▶ [Texto extraído]:
+++

Mientras se está a la espera de que el BCE, el próximo 22 de enero, de un paso
más en su política de expansión monetaria, comprando deuda de los Estados, se
ve sometido a la oposición del Bundesbank y a la presión de Angela Merkel para
que, si lo hace, lo haga en cuantía reducida después de imponer una
contraproducente espera. El Plan Juncker está muy lejos, en sus objetivos, de
lo que la UE necesitaría para reducir sustancialmente la caída de la inversión
que la crisis ha producido (siete puntos de PIB). Que la inversión privada
aporte el 80% de la financiación es sólo un deseo. Lo que aportan los
presupuestos de la UE, sacándolo de otras partidas de inversión, son unos
ridículos 15.000 millones de euros. Compárese esta cifra con los 45.000
millones de inversiones que se dejaron de gastar en los presupuestos ordinarios
de 2007-2013 y se trasladaron a 2014-2020, después de ser sólo dibujados en el
Plan de crecimiento y empleo de 2012. Pues bien, ni siquiera se aporta esta
última cantidad que figuraba en ese fraudulento Plan, aprobado por la cumbre
del Consejo y que nunca gastó nada porque no se realizó nada. A pesar de todo
ello, el gobierno alemán pone pegas y retrasa la aprobación del Plan Juncker,
de modo que su aplicación no se iniciará, en el mejor de los casos, hasta
finales de 2015.

+++

▶ [Información extraída]:
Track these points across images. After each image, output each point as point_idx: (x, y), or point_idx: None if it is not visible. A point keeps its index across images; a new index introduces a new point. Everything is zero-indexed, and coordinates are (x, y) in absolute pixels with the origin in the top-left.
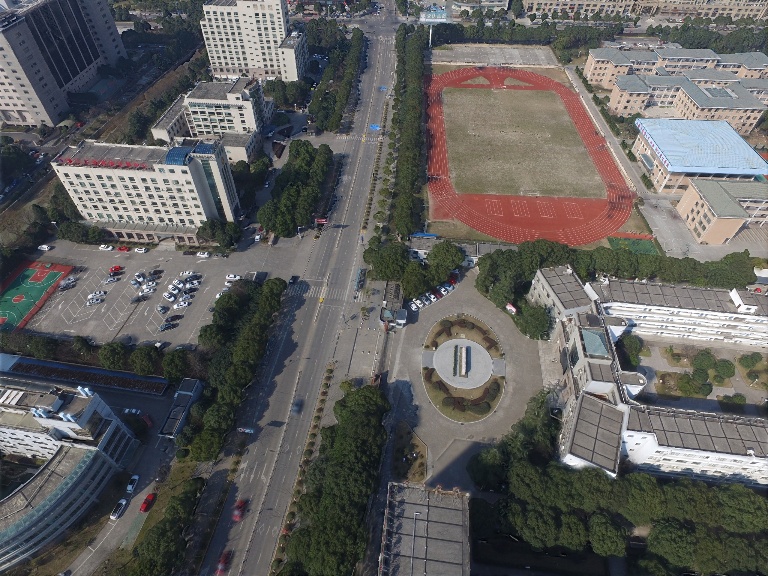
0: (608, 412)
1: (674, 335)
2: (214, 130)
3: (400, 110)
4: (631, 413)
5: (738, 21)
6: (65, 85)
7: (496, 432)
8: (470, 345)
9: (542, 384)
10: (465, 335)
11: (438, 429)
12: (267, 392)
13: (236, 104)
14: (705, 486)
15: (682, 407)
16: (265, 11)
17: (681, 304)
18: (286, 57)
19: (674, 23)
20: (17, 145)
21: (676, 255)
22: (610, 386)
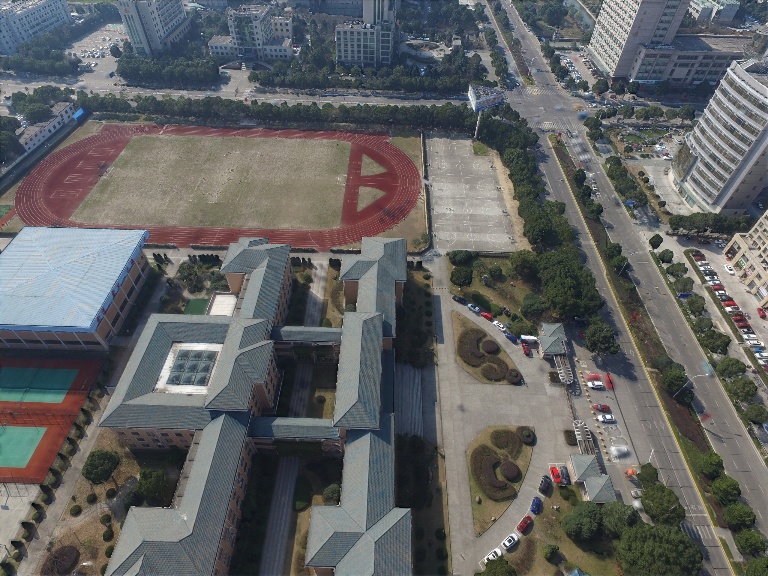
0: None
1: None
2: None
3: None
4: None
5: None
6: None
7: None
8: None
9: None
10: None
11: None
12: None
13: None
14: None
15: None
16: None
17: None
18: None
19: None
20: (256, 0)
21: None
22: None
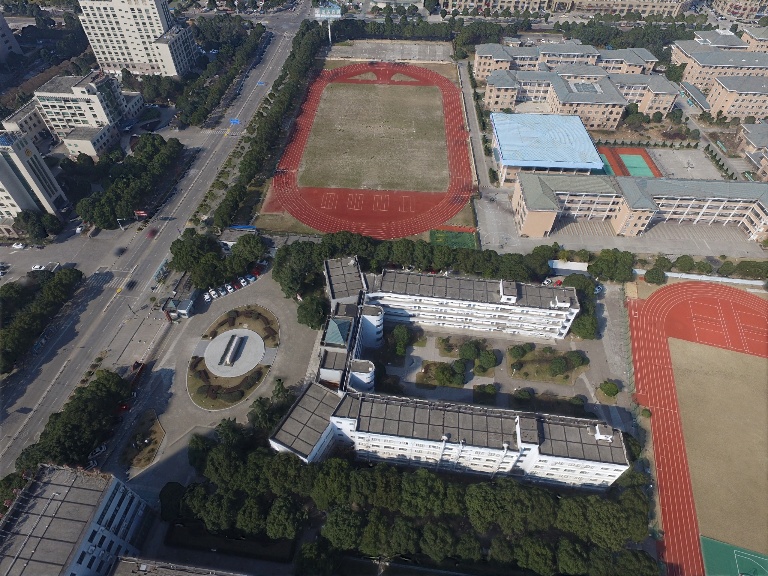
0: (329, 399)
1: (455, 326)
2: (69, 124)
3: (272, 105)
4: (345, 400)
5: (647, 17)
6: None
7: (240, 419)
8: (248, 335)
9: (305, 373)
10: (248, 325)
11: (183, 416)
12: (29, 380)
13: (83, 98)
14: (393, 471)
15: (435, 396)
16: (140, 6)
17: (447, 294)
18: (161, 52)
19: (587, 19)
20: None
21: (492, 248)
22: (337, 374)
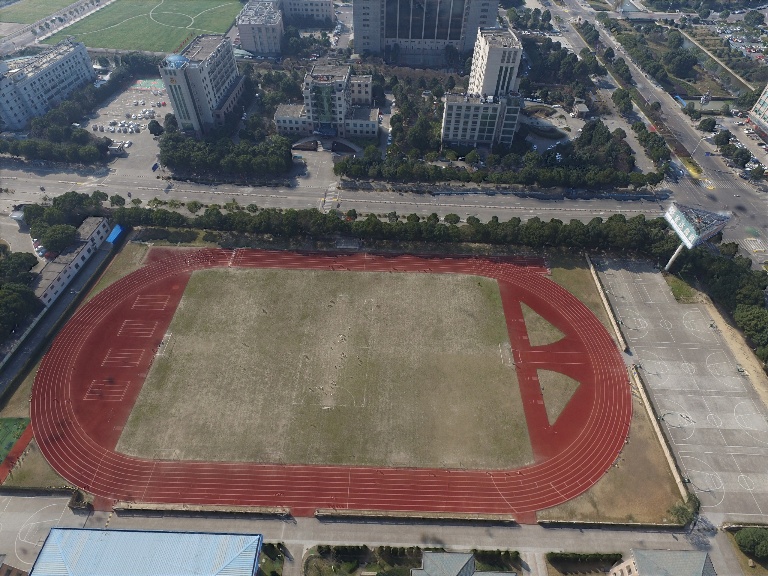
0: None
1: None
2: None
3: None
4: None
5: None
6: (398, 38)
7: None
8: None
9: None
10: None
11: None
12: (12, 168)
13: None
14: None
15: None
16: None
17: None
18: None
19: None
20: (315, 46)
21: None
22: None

+++

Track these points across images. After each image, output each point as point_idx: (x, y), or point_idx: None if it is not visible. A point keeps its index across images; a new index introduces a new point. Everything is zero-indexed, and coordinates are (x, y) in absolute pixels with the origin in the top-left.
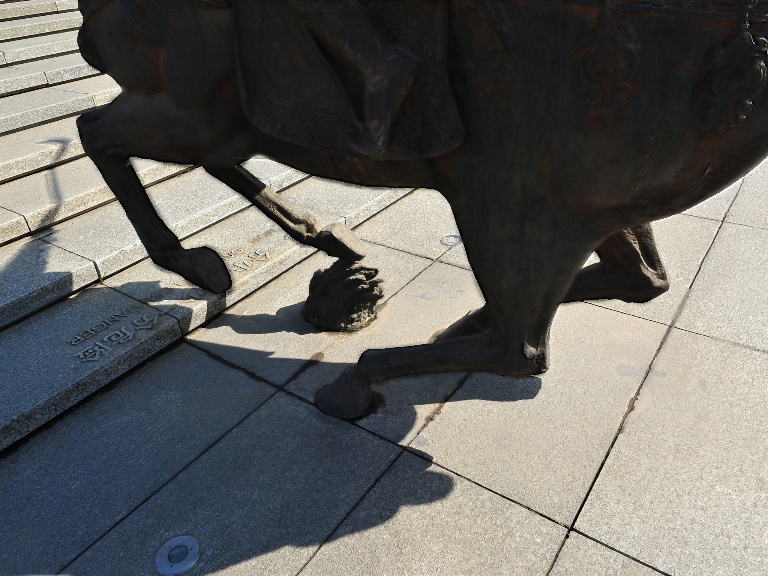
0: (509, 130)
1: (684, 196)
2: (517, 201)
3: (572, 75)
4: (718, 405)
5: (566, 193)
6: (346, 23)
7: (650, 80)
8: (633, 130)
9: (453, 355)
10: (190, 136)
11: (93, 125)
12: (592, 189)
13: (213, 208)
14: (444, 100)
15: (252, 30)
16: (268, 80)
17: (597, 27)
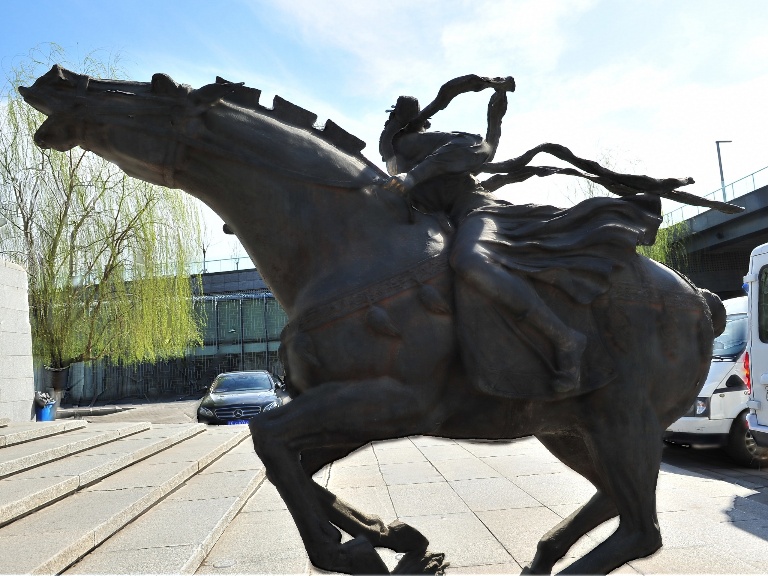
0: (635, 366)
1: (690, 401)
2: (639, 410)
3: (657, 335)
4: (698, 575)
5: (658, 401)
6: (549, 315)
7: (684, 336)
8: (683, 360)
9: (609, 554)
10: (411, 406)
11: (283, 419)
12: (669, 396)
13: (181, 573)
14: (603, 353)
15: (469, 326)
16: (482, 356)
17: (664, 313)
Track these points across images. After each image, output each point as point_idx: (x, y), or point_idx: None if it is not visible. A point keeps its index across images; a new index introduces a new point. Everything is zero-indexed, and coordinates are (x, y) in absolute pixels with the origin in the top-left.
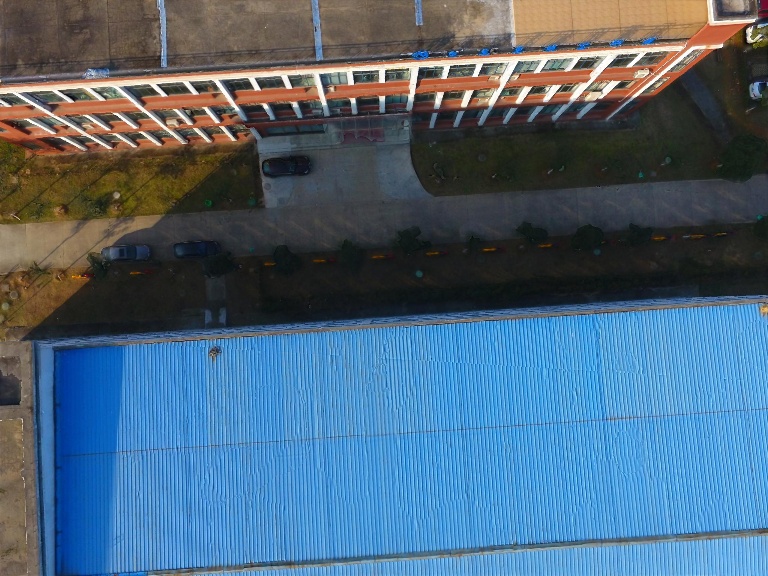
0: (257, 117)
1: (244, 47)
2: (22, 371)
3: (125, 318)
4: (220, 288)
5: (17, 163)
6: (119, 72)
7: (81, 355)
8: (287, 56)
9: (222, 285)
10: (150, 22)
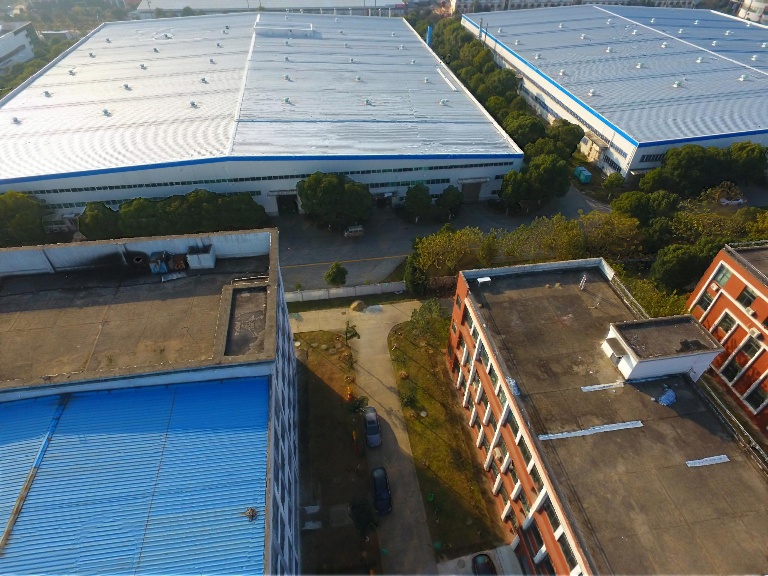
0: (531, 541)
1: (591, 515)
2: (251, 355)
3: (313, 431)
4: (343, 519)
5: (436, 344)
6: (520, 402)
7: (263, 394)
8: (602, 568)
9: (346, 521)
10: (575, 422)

+++

▶ [Objetivo 1]:
Enumera todas las fechas, años y periodos de años que aparecen en el texto sobre el Plan Juncker.
▶ [Objetivo 2]:
Según el texto sobre el Plan Juncker, ¿qué porcentaje de la financiación se desea que aporte la inversión privada?

▶ [Resultado de la tarea 1]:
- 22 de enero
- 2007-2013
- 2014-2020
- 2012
- finales de 2015

▶ [Resultado de la tarea 2]:
El 80%.